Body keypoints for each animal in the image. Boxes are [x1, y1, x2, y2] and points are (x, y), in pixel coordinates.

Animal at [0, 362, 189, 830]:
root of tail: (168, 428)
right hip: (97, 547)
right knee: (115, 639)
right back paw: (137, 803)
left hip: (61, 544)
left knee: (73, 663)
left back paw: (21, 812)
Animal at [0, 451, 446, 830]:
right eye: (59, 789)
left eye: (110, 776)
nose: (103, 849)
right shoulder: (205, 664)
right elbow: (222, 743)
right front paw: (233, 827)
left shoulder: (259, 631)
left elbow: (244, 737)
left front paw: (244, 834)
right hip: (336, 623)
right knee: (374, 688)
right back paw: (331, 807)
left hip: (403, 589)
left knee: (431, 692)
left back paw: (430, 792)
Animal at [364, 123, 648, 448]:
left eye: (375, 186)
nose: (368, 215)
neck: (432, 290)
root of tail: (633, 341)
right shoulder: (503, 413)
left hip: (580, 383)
--
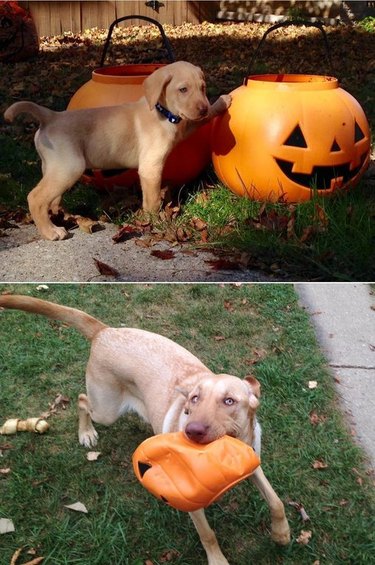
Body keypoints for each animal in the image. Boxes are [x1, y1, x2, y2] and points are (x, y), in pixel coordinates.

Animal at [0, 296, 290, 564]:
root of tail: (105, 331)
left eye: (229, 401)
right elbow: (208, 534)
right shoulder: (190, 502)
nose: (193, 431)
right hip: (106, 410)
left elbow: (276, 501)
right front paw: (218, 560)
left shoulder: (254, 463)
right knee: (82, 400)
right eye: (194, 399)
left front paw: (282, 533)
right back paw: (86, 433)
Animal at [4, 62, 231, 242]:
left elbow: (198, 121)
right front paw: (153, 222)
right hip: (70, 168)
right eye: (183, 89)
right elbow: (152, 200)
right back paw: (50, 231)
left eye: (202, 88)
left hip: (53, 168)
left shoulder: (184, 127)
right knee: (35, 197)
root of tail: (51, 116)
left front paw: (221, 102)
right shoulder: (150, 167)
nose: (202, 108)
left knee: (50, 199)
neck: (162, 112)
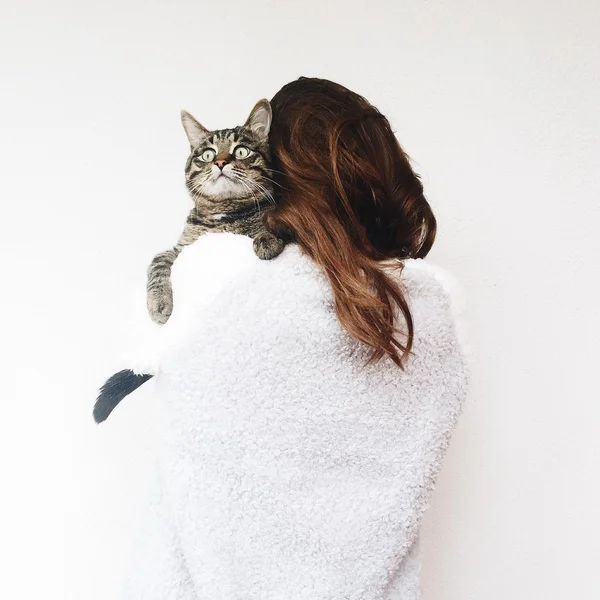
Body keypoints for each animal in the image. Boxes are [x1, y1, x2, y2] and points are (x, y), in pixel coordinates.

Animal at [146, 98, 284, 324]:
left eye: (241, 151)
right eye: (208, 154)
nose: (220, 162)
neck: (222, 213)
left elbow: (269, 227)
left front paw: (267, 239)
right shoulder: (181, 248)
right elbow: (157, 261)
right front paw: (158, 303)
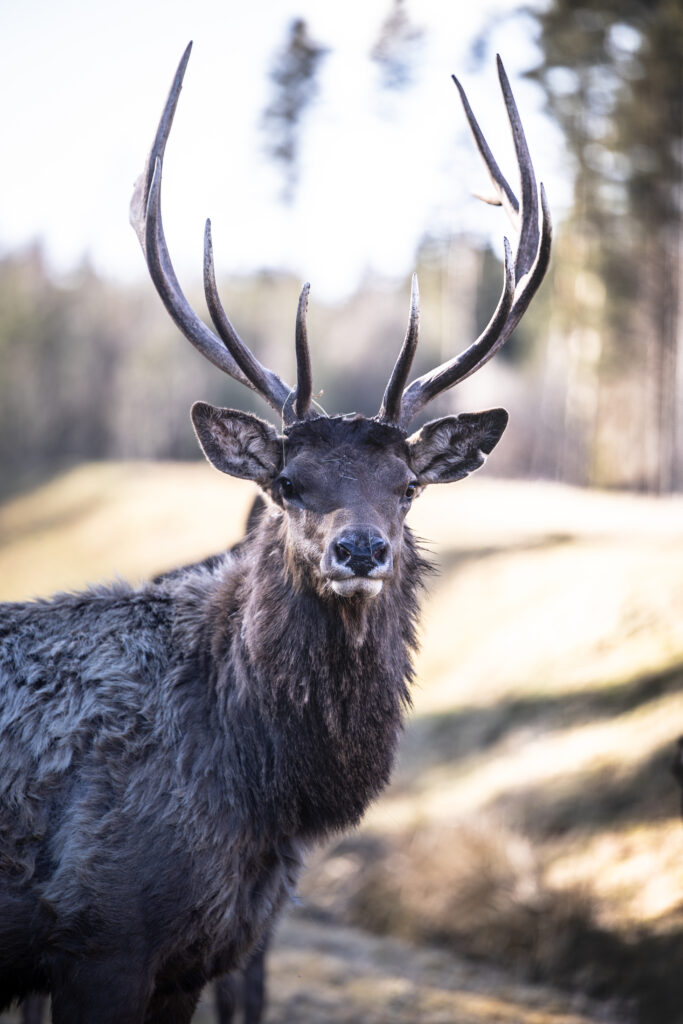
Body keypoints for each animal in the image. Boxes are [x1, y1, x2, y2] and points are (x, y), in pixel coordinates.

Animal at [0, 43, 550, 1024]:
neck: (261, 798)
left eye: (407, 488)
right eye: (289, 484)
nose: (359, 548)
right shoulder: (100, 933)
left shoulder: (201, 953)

Task:
Above are some records; quote exactly and only the lines that begin at the line containing "right eye: (194, 399)" and stop after the line containing "left shoulder: (201, 953)", leaving out the pictures.

Answer section:
right eye: (194, 399)
left front paw: (282, 533)
right back paw: (86, 433)
Animal at [4, 62, 231, 242]:
left elbow: (198, 121)
right front paw: (153, 222)
right hip: (70, 168)
right eye: (183, 89)
right elbow: (152, 200)
right back paw: (50, 231)
left eye: (202, 88)
left hip: (53, 168)
left shoulder: (184, 127)
right knee: (35, 197)
root of tail: (51, 116)
left front paw: (221, 102)
right shoulder: (150, 167)
nose: (202, 108)
left knee: (50, 199)
neck: (162, 112)
Body keypoints for each animal in the image. Boxes are [x1, y1, x2, y2] and points are (x, y), in pixel coordinates.

Animal at [146, 98, 284, 324]:
left eye: (241, 151)
right eye: (208, 154)
nose: (220, 162)
neck: (222, 213)
left elbow: (269, 227)
left front paw: (267, 239)
right shoulder: (181, 248)
right elbow: (157, 261)
right front paw: (158, 303)
Body keypoints for each animal in the image. Boxes are [x1, y1, x2, y2] and points are (x, y), in pixel coordinates.

Animal at [0, 43, 550, 1024]:
neck: (261, 798)
left eye: (407, 488)
right eye: (289, 484)
nose: (359, 548)
right shoulder: (100, 933)
left shoulder: (201, 953)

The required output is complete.